— BRIEF 1 —
According to the passage on point lights and deferred shading, why is a simple linear fall-off function used for point lights rather than one proportional to 1/r^2? Answer in one to three sentences.
— BRIEF 2 —
Retype the passage on point lights and deferred shading, starting at "The colors sent" and ending at "of the monitor.".
— BRIEF 3 —
Write what comes next in the passage on point lights and deferred shading, picking up after its last sentence.

— TEXT PASSAGE —
▼

Point lights using tile based rendering

The effect from the point lights do not take into account shadows from objects. This is a shortcoming, but there can be many lamps and the cost to compute shadows would be too high. The fall-off function is a simple linear function, with max intensity at the lamp position, and 0 at a distance depending on the lamp size. The physically more correct function, giving an intensity proportional to 1/r^2, would give infinite intensity at r=0 and would never reach 0.

Each point light is rendered separately. A bounding 2D quad is positioned at the place of the point light. The fragment shader will thus be activated only for pixels that are visible (highlighted below). Some of these pixels will then be affected by the light. The position buffer is used to compute the distance from the point light to the pixel, and the normal buffer is used to find the angle.
The high-lighted square is used for lighting calculation
As the quad is drawn at the position of the point light, it may be that all pixels are culled because they fail in the depth test. This is a great advantage, and will speed up drawing considerably as lamps are frequently hidden behind walls or other objects. There are two adjustments done. The quad is not positioned exactly at the point light, but in front of it. The other issue is when the camera is inside the light sphere, in which case the quad has to be moved away from the player, or it would be drawn behind the camera and culled completely.

Blending

Blending is usually a problem with deferred shading. If the blending is done before light effects are applied, it will look bad. In Ephenation, drawing of semi transparent objects is done separately from the opaque objects. But it is done using the FBO, so as to have access to the depth buffer. Because of that, the result is saved in a special blend buffer that is applied in the deferred stage.

Textures used for the opaque objects use the alpha component to indicate either full transparency or full opaqueness. That is handled by the shader, which will discard transparent fragments completely. This will prevent updates of the depth buffer.

Deferred shading

All drawing until now has been done with a Frame Buffer Object as a target. The deferred stage is the one that combines the results from this FBO into a single output, which is the default frame buffer (the screen).

Gamma correction

The colors sent to the screen are clamped in the interval [0,1]. 0 is black, and 1 is as white as you can get. The value can be seen as an energy, where more energy gives more light. However, 0.5 is not half the energy of 1. The reason for this is that the monitor will transform the output with a gamma correction. The correction is approximately C^2.2. The constant 2.2 is called the gamma constant. To get a value half way between black and white, 0.5^0.45=0.73 should be used, to compensate for the non-linear behavior of the monitor.

▲

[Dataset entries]
▼

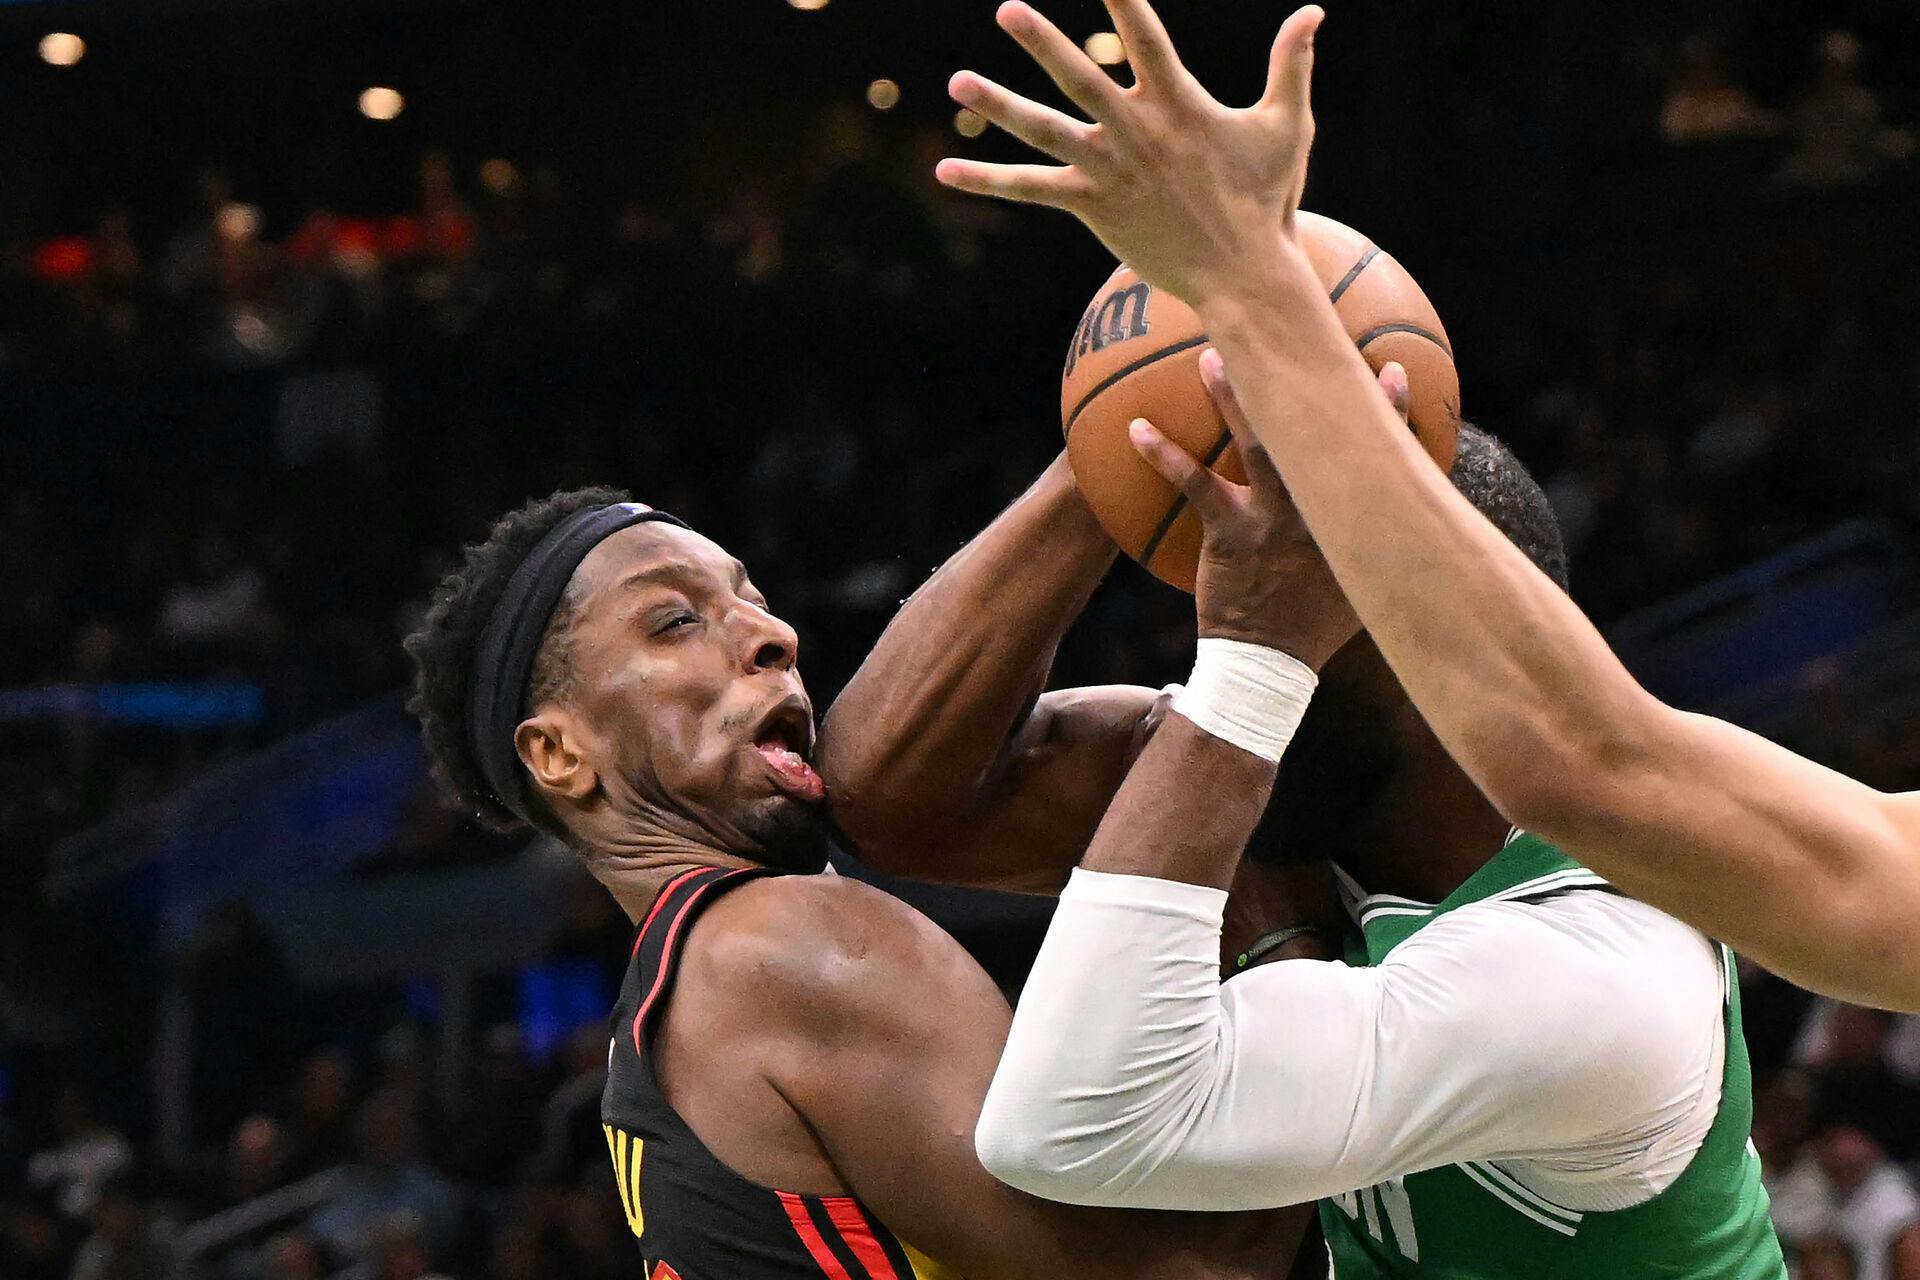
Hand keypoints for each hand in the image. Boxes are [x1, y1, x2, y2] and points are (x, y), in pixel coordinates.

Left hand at [935, 0, 1322, 308]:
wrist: (1244, 273)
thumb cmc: (1267, 200)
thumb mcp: (1288, 126)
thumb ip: (1292, 63)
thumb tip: (1314, 10)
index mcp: (1179, 103)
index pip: (1145, 33)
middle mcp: (1137, 131)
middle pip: (1079, 74)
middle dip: (1040, 40)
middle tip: (1006, 8)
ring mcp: (1110, 169)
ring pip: (1043, 130)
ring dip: (997, 105)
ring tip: (956, 81)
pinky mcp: (1092, 206)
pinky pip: (1030, 191)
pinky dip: (987, 181)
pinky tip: (944, 172)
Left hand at [1131, 351, 1410, 666]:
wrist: (1269, 668)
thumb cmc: (1313, 625)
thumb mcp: (1361, 587)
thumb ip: (1375, 547)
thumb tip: (1393, 521)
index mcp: (1356, 522)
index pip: (1383, 458)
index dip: (1390, 413)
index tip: (1394, 371)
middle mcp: (1321, 512)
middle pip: (1320, 433)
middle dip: (1313, 381)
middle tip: (1298, 331)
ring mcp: (1275, 520)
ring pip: (1258, 444)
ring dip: (1234, 397)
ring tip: (1211, 355)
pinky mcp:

▲

— EXERCISE OUTPUT 1 —
A fall-off proportional to 1/r^2, though physically more correct, would give infinite intensity at r=0 and would never reach 0. The linear function instead has its maximum intensity at the lamp position and falls to 0 at a distance that depends on the lamp size.

— EXERCISE OUTPUT 2 —
The colors sent to the screen are clamped in the interval [0,1]. 0 is black, and 1 is as white as you can get. The value can be seen as an energy, where more energy gives more light. However, 0.5 is not half the energy of 1. The reason for this is that the monitor will transform the output with a gamma correction. The correction is approximately C^2.2. The constant 2.2 is called the gamma constant. To get a value half way between black and white, 0.5^0.45=0.73 should be used, to compensate for the non-linear behavior of the monitor.

— EXERCISE OUTPUT 3 —
SRGB input

The exact algorithm is defined by the sRGB format. LCD displays use the sRGB coding automatically. If all bitmaps are in the sRGB format, then the final output will automatically be correct. Or rather, it could be correct, but there are important cases where it is not. As the sRGB is not linear, you can't add two values correctly. For example, using the average between 0 and 1, which is 0.5, would not give the average energy in the final display on the monitor. So if there is pixel color manipulations, the final colors can get wrong or there can be artifacts.
 if (srgb < 0.04045)  
     linear = srgb / 12.92;  
 else  
     linear = pow((srgb + 0.055)/1.055, 2.4);  
If this transformation is done on an 8-bit color, the special case of values less than 0.04045 will all be rounded to 0 or 1 when divided by 12.92.

When you edit a bitmap in an editor, what you see is what you get. That means that the monitor will interpret the colors as being sRGB. OpenGL has built-in support for conversion from the sRGB format. If the format is specified for textures, OpenGL will automatically convert to linear color space. if sRGB is not specified, the transform has to be done manually in the shader. In Ephenation, bitmaps are specified as sRGB to get the automatic transformation, which means the equation above isn't needed.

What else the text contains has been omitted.